Stored data entries ::
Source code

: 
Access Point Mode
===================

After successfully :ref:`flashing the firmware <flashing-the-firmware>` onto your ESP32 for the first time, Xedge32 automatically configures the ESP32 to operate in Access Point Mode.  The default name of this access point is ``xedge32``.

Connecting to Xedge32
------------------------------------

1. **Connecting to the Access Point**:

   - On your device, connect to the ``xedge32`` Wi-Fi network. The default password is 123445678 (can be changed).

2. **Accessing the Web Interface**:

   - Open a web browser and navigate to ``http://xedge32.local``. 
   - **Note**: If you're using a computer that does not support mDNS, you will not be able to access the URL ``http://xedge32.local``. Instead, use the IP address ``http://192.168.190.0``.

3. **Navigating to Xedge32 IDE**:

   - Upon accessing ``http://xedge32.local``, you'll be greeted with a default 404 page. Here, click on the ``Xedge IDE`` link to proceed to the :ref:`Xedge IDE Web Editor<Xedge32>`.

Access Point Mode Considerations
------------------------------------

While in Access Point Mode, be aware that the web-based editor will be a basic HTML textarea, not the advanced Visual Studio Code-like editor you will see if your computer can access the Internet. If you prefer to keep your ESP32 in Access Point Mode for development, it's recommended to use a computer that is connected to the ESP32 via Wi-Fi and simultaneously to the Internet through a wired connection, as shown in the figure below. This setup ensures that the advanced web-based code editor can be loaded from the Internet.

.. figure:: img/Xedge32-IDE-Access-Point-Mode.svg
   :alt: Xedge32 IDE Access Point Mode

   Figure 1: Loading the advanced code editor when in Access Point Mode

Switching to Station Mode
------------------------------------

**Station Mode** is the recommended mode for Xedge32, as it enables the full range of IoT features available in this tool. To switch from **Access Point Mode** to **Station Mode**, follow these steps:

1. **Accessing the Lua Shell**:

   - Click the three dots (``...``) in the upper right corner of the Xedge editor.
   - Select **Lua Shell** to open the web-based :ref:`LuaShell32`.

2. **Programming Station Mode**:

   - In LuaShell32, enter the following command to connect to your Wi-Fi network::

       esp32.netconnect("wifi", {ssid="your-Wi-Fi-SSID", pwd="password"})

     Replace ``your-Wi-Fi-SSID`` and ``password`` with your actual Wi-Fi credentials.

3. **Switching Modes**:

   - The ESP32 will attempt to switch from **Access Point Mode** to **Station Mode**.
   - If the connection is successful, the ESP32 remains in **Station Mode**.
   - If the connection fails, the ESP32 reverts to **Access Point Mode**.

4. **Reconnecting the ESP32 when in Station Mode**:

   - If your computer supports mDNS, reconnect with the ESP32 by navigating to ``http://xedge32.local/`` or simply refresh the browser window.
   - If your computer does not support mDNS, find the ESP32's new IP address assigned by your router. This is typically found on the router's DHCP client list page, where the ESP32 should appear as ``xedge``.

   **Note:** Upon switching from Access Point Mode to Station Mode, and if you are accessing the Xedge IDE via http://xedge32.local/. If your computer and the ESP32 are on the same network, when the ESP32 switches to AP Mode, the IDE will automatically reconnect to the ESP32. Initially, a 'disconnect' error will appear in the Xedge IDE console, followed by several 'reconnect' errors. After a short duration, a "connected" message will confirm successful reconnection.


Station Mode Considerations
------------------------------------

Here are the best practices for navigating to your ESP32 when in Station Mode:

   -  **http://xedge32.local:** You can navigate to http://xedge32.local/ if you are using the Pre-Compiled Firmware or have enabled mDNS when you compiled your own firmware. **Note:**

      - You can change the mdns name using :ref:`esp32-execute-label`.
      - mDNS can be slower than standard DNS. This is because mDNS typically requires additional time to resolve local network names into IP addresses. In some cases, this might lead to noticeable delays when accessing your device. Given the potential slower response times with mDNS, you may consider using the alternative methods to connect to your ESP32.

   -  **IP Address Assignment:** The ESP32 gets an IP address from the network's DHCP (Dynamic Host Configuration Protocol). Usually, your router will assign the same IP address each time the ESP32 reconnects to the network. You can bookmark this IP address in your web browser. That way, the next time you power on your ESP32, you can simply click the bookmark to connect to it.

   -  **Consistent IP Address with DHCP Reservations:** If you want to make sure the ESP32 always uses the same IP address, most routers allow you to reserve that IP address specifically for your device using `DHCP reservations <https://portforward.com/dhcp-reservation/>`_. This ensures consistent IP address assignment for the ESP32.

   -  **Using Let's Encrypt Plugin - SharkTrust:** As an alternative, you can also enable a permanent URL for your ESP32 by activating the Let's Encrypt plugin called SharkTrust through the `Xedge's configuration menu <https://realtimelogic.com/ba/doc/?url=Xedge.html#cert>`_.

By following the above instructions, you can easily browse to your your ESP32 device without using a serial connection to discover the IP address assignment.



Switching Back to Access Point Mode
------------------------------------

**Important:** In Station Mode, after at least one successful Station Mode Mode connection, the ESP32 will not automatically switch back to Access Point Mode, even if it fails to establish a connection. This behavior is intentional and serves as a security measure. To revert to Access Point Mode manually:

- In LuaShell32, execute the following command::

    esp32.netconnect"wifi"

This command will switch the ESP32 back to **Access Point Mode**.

* * *

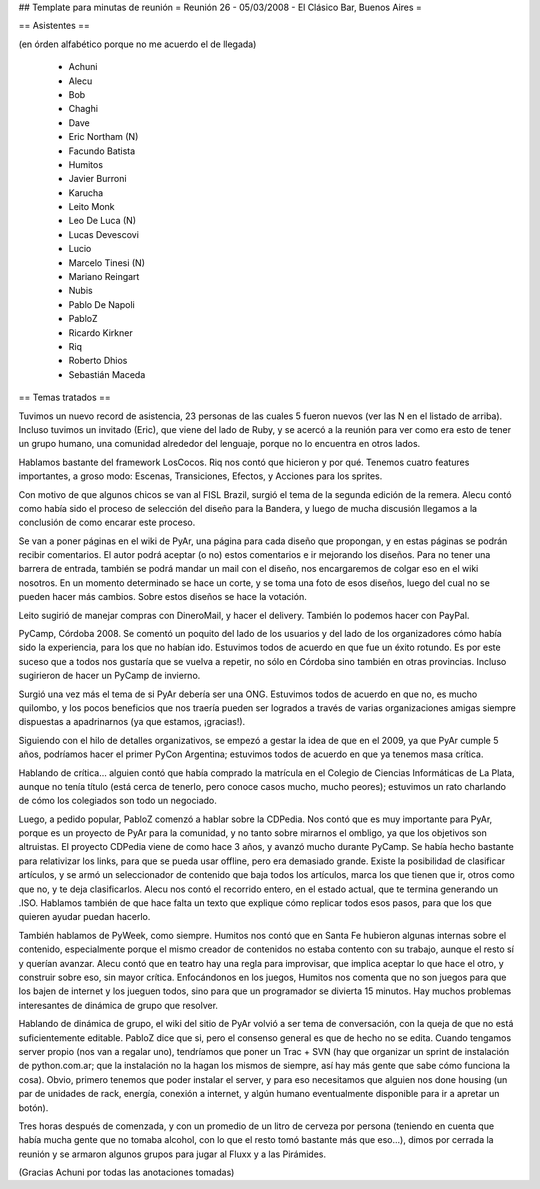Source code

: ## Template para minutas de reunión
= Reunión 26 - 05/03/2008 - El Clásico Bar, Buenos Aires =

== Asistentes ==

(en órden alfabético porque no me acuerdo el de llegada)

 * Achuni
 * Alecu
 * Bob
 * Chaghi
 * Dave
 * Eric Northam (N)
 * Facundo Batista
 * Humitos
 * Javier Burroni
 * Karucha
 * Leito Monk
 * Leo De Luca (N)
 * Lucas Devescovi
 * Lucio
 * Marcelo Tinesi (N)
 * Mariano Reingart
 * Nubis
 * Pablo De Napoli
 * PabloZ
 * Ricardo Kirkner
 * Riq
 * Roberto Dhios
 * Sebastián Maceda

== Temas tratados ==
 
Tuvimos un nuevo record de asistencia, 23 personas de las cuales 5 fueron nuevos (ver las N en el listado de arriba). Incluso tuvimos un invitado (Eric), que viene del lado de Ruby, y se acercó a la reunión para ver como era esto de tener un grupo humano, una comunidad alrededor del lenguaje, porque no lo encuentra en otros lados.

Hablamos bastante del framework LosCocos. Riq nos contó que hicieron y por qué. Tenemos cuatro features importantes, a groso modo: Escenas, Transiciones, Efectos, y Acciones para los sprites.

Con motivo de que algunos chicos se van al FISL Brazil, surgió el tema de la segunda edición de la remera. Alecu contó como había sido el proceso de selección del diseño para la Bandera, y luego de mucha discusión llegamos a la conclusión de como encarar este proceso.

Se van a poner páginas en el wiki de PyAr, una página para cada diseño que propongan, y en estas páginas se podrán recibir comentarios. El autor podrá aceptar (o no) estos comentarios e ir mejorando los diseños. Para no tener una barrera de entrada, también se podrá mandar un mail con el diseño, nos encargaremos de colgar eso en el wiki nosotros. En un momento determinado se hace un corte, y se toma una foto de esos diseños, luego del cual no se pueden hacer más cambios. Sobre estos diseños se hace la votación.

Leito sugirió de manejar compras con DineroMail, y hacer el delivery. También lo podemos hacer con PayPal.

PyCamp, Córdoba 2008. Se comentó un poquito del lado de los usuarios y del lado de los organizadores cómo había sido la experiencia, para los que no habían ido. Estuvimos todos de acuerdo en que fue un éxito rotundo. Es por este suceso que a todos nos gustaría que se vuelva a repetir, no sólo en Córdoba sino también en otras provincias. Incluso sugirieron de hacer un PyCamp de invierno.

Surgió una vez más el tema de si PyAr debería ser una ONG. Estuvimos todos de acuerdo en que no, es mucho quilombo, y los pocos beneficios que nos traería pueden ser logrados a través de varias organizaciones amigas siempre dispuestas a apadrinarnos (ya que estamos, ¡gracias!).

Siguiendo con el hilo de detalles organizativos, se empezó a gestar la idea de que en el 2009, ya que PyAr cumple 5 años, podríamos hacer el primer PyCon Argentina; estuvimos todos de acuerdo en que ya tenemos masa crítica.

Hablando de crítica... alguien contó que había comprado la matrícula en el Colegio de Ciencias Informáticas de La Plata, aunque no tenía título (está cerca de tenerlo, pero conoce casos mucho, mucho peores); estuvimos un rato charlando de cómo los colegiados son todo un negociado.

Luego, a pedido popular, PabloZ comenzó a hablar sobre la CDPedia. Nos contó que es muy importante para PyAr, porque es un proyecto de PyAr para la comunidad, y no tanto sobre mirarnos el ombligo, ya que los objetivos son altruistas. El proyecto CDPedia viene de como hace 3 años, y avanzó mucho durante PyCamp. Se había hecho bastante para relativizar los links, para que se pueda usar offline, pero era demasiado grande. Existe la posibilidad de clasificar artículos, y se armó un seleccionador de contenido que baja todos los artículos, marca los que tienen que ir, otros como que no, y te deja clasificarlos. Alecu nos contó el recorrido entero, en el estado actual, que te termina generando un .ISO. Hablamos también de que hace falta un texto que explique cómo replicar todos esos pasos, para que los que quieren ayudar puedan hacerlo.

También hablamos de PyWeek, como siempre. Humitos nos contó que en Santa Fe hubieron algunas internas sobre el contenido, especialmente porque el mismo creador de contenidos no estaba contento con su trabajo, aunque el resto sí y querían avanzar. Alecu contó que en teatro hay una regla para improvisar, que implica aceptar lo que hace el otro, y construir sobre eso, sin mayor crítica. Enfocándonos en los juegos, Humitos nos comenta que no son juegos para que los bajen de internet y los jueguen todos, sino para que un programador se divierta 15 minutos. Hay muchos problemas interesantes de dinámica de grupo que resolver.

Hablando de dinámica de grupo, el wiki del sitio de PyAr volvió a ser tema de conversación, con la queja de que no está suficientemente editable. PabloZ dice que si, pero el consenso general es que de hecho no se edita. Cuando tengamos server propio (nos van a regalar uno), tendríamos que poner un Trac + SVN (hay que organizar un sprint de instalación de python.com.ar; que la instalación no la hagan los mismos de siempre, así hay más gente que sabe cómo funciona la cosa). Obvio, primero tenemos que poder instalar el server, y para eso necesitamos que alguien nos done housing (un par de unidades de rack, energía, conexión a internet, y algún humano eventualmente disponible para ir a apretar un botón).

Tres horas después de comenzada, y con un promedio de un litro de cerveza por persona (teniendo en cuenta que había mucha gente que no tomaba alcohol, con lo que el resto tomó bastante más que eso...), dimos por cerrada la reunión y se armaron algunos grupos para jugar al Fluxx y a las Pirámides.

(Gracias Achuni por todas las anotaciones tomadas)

...

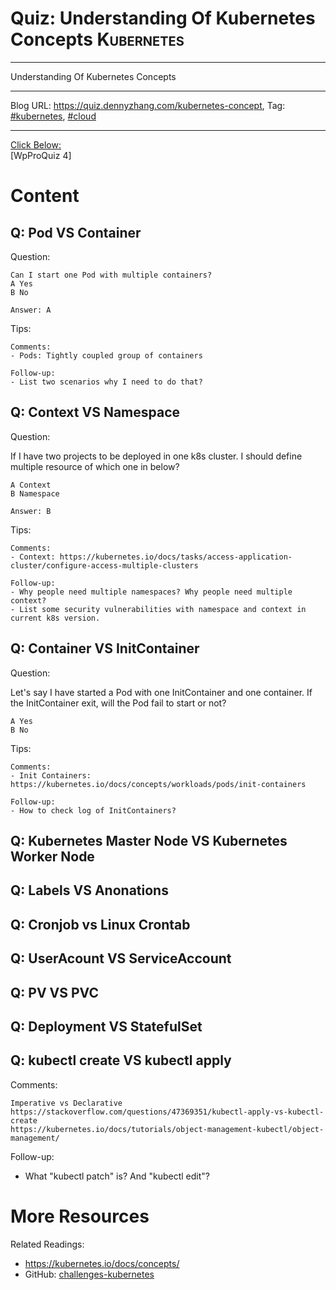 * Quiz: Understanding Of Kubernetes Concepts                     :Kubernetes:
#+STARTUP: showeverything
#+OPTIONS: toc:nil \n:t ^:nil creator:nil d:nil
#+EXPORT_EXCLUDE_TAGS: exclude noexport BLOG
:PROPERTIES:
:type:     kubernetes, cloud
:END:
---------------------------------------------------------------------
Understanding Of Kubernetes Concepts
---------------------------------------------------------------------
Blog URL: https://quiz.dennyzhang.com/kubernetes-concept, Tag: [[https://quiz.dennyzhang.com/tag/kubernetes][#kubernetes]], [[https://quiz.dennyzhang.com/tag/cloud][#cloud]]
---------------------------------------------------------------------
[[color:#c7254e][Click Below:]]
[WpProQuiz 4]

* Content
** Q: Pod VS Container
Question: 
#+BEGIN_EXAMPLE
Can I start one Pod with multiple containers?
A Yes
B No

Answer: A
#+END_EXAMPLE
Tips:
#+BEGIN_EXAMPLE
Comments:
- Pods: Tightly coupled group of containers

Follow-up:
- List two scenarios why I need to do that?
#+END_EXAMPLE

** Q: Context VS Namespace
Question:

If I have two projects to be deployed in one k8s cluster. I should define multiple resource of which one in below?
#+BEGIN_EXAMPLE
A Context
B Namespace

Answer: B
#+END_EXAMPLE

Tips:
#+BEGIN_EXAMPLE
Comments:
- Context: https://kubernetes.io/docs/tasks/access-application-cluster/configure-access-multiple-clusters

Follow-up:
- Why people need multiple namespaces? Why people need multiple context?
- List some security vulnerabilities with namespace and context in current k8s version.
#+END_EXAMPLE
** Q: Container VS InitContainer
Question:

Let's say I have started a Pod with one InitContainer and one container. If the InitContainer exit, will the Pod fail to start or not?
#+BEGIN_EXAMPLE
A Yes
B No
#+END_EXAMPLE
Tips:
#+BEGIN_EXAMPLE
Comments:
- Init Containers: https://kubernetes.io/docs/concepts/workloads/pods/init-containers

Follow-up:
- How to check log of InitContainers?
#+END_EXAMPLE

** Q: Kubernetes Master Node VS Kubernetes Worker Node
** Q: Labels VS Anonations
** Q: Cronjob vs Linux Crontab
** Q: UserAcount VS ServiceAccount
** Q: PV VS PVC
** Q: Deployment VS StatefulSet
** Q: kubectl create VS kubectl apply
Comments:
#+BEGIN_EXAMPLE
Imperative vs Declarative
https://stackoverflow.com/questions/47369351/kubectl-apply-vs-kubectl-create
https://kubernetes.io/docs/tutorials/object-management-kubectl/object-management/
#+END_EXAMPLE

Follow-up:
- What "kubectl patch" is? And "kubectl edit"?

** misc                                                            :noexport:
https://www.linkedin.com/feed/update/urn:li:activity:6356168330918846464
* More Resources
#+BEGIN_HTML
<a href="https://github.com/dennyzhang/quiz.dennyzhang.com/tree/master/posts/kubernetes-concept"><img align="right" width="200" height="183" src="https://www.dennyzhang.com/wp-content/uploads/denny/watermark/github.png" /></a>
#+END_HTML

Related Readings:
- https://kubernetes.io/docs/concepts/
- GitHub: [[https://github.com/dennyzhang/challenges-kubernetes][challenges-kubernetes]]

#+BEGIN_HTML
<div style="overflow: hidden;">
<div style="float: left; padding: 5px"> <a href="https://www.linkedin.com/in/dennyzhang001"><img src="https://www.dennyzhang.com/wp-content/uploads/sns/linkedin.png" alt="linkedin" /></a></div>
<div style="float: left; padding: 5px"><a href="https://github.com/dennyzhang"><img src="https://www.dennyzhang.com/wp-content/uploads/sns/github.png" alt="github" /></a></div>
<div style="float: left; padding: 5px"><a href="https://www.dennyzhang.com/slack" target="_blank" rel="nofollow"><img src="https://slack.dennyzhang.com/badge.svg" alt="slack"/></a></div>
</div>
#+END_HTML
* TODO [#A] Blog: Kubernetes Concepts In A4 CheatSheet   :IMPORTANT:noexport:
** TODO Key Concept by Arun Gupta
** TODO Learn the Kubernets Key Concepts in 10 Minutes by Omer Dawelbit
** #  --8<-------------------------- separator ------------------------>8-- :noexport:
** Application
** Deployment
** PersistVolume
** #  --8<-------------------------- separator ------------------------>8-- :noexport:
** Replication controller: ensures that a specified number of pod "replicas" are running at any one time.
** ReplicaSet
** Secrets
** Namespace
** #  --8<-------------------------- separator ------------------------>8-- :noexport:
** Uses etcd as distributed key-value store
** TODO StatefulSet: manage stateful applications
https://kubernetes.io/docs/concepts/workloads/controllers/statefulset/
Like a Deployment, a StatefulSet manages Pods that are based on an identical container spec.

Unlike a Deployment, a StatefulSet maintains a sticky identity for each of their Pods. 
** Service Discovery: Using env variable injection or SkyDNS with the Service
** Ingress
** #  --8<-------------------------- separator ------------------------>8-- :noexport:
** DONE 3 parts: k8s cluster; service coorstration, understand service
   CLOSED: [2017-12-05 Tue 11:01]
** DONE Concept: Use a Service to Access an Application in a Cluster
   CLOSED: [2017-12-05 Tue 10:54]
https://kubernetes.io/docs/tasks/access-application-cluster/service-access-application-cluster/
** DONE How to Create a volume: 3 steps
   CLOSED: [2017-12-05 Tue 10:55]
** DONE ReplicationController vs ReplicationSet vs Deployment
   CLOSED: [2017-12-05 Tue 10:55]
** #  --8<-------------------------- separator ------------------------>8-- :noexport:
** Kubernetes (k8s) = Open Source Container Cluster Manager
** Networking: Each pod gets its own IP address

What to work on :: Your answer must be one number: how many lines of the entries hold the string "href".

Solution for this problem :: 4